- PAGE EXTRACT -
──────
Some argue that fan fiction does not fall under fair use.[29] The 2009 ruling by United States District Court judge Deborah A. Batts, permanently prohibiting publication in the United States of a book by a Swedish writer whose protagonist is a 76-year-old version of Holden Caulfield of The Catcher in the Rye, may be seen as upholding this position regarding publishing fan fiction, as the judge stated, "To the extent Defendants contend that 60 Years and the character of Mr. C direct parodic comment or criticism at Catcher or Holden Caulfield, as opposed to Salinger himself, the Court finds such contentions to be post-hoc rationalizations employed through vague generalizations about the alleged naivety of the original, rather than reasonably perceivable parody."[30]

Others such as the Organization for Transformative Works uphold the legality of non-profit fan fiction under the fair use doctrine, as it is a creative, transformative process.[31]

In 1981 Lucasfilms Ltd. sent out a letter to several fanzine publishers asserting Lucasfilm's copyright to all Star Wars characters and insisting that no fanzine publish pornography. Lucasfilm did not want the family-friendly aspect of the story and characters to be corrupted.[32] The letter also alluded to possible legal action that could be taken against fanzines that did not comply. Later that year, the director and legal counsel of the Official Star Wars Fan Club sent fanzine publishers a set of official guidelines. Lucasfilms supported fan publications contingent on their upholding these guidelines.
──────
- DATASET ROWS -

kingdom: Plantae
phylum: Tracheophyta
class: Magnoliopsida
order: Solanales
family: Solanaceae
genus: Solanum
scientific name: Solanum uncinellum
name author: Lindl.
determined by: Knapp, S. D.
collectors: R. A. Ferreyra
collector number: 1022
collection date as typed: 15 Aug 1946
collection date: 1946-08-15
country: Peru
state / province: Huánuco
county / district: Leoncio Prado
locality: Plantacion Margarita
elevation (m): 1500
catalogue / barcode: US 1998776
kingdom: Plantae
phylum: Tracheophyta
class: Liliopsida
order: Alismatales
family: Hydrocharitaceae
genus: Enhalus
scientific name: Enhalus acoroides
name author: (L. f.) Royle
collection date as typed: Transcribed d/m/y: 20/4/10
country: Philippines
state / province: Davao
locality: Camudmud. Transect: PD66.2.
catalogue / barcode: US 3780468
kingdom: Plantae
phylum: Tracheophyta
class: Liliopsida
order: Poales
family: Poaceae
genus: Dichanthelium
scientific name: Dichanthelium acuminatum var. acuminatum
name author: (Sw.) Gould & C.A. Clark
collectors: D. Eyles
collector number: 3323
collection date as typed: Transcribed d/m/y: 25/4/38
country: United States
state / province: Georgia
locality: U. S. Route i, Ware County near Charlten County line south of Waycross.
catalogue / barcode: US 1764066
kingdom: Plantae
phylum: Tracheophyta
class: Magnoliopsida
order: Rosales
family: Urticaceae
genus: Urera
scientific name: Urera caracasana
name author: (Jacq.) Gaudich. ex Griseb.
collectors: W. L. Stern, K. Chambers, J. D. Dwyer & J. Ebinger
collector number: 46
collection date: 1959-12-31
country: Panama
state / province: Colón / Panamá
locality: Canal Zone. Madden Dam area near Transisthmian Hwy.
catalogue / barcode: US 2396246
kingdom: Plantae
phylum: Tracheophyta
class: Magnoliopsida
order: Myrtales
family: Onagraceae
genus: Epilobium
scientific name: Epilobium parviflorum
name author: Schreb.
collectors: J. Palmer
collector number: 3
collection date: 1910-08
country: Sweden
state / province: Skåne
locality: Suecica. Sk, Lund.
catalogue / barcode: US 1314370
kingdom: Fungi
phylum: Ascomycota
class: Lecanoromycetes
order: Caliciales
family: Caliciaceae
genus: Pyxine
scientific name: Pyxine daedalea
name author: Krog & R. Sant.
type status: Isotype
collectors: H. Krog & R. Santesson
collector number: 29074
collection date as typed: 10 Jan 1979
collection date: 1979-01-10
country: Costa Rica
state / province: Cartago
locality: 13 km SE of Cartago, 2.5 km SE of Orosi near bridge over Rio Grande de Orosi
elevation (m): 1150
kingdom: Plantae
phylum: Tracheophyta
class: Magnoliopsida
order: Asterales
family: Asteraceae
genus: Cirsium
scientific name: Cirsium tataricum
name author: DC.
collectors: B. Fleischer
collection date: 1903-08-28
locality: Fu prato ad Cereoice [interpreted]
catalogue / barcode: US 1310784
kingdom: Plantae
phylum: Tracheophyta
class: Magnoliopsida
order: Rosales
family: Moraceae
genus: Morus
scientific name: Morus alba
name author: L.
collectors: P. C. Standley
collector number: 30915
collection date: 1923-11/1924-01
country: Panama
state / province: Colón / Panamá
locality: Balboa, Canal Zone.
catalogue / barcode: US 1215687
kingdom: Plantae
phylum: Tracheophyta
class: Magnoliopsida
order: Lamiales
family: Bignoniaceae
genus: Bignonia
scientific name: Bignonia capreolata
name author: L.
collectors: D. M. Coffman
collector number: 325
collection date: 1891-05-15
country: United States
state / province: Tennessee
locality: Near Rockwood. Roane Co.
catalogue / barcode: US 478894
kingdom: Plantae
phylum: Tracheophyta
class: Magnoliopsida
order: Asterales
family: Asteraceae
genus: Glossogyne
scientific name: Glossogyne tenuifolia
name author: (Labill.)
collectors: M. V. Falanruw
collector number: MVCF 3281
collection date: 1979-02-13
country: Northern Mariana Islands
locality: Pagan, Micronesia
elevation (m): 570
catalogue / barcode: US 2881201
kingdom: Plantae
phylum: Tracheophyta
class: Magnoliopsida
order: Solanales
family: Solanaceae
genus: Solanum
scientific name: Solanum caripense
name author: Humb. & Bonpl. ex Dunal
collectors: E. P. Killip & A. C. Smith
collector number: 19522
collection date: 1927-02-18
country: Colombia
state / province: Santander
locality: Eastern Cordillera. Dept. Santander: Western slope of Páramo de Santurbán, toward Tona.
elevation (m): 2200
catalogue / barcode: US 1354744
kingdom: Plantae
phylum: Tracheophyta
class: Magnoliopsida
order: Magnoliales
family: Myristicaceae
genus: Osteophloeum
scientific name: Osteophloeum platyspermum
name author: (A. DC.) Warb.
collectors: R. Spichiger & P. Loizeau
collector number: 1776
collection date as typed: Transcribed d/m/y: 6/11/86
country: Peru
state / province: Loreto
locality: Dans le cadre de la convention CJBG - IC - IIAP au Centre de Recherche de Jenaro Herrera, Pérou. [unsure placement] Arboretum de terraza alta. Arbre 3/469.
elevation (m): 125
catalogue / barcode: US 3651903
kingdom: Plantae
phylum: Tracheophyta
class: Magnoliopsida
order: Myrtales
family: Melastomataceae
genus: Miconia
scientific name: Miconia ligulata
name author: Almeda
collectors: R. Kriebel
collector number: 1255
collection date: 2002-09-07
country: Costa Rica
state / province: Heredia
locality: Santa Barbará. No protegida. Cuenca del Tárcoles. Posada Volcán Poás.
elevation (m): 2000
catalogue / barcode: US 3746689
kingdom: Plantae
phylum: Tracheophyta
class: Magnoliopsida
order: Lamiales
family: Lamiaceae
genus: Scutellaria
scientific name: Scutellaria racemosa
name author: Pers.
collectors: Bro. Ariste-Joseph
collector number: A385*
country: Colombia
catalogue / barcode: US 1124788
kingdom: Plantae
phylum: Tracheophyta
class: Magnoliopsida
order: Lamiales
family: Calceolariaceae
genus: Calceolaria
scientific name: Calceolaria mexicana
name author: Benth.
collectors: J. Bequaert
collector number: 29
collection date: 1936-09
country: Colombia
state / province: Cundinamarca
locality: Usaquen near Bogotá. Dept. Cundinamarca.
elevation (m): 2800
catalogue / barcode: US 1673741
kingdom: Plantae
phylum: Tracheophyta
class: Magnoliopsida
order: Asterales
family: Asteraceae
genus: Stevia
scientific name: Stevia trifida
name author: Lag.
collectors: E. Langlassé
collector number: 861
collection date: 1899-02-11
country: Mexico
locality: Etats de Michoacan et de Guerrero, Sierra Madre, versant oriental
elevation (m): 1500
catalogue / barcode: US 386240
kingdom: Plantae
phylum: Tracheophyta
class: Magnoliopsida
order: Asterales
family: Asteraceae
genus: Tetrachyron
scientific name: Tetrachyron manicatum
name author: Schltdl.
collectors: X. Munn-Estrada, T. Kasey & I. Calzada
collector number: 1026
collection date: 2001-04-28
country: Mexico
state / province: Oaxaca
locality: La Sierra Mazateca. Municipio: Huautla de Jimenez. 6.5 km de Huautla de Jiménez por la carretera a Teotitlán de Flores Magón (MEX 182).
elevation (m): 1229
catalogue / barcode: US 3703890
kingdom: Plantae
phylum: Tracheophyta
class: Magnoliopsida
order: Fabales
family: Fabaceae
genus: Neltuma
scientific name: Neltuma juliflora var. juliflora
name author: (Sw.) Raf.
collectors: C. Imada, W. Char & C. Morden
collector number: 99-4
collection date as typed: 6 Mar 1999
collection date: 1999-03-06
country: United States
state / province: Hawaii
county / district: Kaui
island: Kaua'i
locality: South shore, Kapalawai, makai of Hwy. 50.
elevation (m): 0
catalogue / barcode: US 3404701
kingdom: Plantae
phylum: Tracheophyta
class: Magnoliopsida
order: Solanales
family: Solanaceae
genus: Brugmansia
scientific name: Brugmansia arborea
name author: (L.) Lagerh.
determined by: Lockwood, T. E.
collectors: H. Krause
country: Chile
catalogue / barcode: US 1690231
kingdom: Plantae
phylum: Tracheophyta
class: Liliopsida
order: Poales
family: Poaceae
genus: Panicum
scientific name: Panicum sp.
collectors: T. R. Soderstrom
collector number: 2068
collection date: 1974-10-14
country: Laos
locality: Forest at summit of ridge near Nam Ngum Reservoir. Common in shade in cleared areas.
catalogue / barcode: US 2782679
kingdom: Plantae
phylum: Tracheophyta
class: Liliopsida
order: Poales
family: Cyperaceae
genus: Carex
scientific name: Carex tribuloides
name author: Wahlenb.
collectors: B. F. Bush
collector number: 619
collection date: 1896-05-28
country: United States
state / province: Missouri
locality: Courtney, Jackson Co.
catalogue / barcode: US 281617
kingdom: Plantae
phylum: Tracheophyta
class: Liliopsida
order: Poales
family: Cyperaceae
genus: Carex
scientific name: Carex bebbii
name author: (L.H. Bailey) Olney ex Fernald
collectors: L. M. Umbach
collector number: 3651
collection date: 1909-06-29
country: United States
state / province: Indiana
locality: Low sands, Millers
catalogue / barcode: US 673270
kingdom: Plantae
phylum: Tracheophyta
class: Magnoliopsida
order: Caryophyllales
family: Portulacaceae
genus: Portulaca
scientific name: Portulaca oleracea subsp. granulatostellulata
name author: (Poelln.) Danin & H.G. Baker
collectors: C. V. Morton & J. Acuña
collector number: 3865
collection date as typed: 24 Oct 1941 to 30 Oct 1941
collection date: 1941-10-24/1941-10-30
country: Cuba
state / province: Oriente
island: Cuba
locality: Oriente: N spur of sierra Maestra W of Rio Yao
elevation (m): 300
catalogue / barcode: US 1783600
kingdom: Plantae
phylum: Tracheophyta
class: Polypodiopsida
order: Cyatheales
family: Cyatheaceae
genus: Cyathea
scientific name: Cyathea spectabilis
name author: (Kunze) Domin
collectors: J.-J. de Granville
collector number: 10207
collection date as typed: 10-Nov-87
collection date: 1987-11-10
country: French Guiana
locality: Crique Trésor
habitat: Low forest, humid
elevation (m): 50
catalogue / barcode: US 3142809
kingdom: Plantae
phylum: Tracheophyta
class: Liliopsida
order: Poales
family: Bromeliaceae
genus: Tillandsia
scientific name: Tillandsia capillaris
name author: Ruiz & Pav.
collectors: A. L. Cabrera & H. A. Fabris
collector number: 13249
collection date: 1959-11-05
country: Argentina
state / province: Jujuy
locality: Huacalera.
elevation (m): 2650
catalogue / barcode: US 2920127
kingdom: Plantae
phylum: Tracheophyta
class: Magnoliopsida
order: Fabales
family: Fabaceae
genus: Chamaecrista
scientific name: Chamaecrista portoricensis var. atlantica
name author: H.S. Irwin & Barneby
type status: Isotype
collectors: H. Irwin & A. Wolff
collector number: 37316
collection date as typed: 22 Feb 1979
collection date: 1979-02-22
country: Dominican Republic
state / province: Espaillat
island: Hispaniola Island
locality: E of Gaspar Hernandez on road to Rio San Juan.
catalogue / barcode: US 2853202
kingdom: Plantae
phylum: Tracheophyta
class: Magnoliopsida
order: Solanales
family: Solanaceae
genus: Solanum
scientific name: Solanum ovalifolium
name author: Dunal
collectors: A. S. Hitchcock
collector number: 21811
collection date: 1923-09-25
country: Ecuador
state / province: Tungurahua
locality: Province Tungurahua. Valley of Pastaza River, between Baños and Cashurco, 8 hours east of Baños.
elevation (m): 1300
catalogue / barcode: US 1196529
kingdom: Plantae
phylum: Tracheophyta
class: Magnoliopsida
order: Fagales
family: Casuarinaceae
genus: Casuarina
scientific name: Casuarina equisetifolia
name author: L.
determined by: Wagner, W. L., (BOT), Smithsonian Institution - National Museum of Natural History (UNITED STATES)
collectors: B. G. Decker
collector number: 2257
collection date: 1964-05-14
──────
- PARTS OF THE EXERCISE -
(1) Could you repeat, word for word, the passage from the fan fiction excerpt that opens with the words "In 1981 Lucasfilms" and closes with "upholding these guidelines."?
(2) Could you present the listing, from its first line through the line containing "county / district: Leoncio Prado", as a numbered list with blank lines omitted?

- OUTPUTS IN ORDER -
(1)
In 1981 Lucasfilms Ltd. sent out a letter to several fanzine publishers asserting Lucasfilm's copyright to all Star Wars characters and insisting that no fanzine publish pornography. Lucasfilm did not want the family-friendly aspect of the story and characters to be corrupted.[32] The letter also alluded to possible legal action that could be taken against fanzines that did not comply. Later that year, the director and legal counsel of the Official Star Wars Fan Club sent fanzine publishers a set of official guidelines. Lucasfilms supported fan publications contingent on their upholding these guidelines.

(2)
1. kingdom: Plantae
2. phylum: Tracheophyta
3. class: Magnoliopsida
4. order: Solanales
5. family: Solanaceae
6. genus: Solanum
7. scientific name: Solanum uncinellum
8. name author: Lindl.
9. determined by: Knapp, S. D.
10. collectors: R. A. Ferreyra
11. collector number: 1022
12. collection date as typed: 15 Aug 1946
13. collection date: 1946-08-15
14. country: Peru
15. state / province: Huánuco
16. county / district: Leoncio Prado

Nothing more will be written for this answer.